***** EXTRACTED INFORMATION

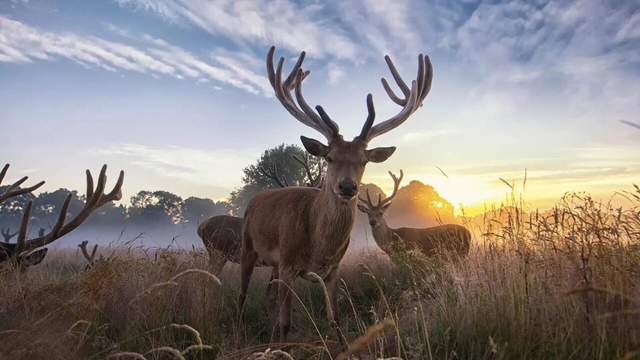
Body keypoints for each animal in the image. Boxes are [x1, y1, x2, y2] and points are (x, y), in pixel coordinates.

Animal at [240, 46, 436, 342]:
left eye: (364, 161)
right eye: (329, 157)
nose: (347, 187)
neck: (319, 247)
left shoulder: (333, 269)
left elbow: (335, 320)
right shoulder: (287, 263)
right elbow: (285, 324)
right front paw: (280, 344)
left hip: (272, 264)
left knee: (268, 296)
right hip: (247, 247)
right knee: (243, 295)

**********

▶ _TO DO_
From the first line to the last, set down the records above exactly and skip the pictures.

▶ _TASK RESPONSE_
Body keypoints for each animal in the image. Boxes are [x1, y1, x2, y2] and points are (x, y), in pixel coordinates.

Animal at [240, 46, 436, 342]:
left eye: (364, 161)
right eye: (329, 157)
nose: (347, 187)
neck: (319, 247)
left shoulder: (333, 269)
left elbow: (335, 320)
right shoulder: (287, 263)
right elbow: (285, 324)
right front paw: (280, 344)
left hip: (272, 264)
left knee: (268, 296)
right hip: (247, 247)
right knee: (243, 295)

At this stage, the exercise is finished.